Charter Schools couldn’t stay in “Business” for too long, if they didn’t have “Customers”.
“We’ve reinvented how schools run,” said Neerav Kingsland of New Schools for New Orleans, which promotes and supports charter schools. Kingsland is leaving the organization to try to export the model to other cities. “If I am unhappy with service I’m getting in a school, I can pull my kid out and go to another school tomorrow. ”
I think it’s productive they’re finally announcing this is the ed reform model. The plan is to export this everywhere.
Anyone who thinks public schools are going to do well under ed reform leadership that seeks only to replace public schools is kidding themselves. Also, “scaleability” means standardization. They can’t ramp this privatization movement up as quickly as they plan without standardizing.
I also love how “the schools have gotten really good at fundraising” is considered a plus.
Is that really what we want for “public education”? Make a pitch to donors and adopt only those policies and schools wealthy donors support? Boy, we better hope our billionaires are completely without self-interest, now that we’ve gone from “citizens” to “supplicants vying for a donation”!
Remember when we used to collect taxes from everyone and then have an elected and accountable state actor fund public entities? That was probably TOO HARD. This way we cut out the politician middleman and just have citizens petition wealthy people directly. Efficiency!
Chiara,
In reference to your post about Kingsland saying “he can pull his kids out tomorrow.” No, he can’t. After October 1, schools are not required to backfill or add students. OneApp is clear on that.

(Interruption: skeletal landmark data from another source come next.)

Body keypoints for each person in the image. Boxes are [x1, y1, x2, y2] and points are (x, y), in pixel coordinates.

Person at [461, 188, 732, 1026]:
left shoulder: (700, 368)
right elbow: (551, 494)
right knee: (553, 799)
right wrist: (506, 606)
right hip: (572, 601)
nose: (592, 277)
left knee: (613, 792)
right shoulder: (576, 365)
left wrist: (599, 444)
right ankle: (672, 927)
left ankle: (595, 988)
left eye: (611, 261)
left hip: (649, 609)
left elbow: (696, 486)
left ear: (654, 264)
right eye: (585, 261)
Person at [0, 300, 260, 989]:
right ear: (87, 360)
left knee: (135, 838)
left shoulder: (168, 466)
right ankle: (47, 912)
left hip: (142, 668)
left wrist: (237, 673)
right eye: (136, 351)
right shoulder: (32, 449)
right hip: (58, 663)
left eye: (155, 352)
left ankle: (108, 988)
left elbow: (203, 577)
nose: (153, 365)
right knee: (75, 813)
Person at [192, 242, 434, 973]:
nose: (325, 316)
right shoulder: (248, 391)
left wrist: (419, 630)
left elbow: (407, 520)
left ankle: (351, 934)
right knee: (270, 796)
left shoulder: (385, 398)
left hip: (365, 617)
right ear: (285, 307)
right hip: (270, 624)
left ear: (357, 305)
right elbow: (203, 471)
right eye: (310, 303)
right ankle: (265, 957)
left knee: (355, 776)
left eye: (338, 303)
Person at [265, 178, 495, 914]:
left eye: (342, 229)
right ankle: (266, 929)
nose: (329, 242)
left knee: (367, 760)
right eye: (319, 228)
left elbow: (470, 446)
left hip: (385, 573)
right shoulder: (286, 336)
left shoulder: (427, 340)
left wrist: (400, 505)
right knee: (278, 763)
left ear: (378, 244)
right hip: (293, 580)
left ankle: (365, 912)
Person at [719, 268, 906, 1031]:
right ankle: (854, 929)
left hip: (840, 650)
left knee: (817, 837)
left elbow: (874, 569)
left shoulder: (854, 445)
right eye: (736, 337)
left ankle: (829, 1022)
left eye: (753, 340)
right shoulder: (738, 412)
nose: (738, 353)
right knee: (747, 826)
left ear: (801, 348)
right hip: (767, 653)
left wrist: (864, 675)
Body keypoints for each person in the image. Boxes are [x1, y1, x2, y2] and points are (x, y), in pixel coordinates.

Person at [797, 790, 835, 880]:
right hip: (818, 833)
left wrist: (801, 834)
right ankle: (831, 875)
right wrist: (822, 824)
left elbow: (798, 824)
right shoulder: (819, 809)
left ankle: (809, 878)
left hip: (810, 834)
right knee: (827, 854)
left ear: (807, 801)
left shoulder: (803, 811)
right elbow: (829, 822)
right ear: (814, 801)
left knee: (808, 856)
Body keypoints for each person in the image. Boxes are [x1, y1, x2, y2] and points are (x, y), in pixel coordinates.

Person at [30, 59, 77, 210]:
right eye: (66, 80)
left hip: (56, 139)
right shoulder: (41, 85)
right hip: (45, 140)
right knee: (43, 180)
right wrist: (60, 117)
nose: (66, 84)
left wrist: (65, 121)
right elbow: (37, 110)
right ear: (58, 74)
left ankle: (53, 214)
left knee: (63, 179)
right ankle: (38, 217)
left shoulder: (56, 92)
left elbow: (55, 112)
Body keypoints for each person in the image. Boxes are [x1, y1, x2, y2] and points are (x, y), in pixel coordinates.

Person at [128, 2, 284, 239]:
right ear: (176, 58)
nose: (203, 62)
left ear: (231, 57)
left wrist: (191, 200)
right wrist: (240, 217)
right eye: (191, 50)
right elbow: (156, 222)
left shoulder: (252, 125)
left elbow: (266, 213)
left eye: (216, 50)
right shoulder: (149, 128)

Second, fundraising will stop from the big donors. Sure, they’ll have their pet schools (KIPP will never have a problem) but they’ll lose interest in others. Then the fundraising is much like we’re used to. Bake sales and golf scrambles and other items we get bombarded with by friends and family. But in impoverished neighborhoods, where will these funds come from?
My neighbors sent their kids to a charter for two years. They returned to public schools. Their two biggest complaints: teacher churn at the charter and the requirement to do fundraising. Yes, they were contractually obligated upon getting their kids into a charter to do fundraising events.
Additionally, Kingsland is so ridiculously wrong, so out-in-left-field with that “pull his kids out tomorrow” statement, as if it were SO beneficial to children to start a “put-in-&-pull-out” method of educating them! And, Kingsland, how about all those charter schools that will FAIL? You know, such as the ones that have closed their doors–many suddenly–leaving NO school for the “other people’s children” who went there? It’ll be like the chaos of an extremely large number of Haitian refugees washing ashore at 4 AM, being picked up by INS & dumped in Miami, with only a small, church-run social service agency with one 10-seat-capacity van available, to pick them up and attempt to house them (this was an actual event)!
But, of course, we are speaking of refugees & children of the extremely not 1%.
Parents who have had their children in such aforementioned (as well as any you know of about to be closed), please join in this blog conversation–it’s a post we haven’t yet seen (& you know these families are never going to be interviewed by the mainstream press). We need to hear your stories for further ammunition to put a STOP to all of this because, indeed, it must be stopped.
Together we can–there is strength in numbers!
DR: Despite these facts, why does the media continue to praise this failed experiment?
I think there’s a popular narrative that the public wants to hear that folks in N.O. pull themselves up by their bootstraps, rebuild, and live happily ever after. It’s unsettling to hear of lingering failure following a major natural disaster, and to report such failure would probably not attract as many readers.
I don’t justify it, just explaining what might be going on.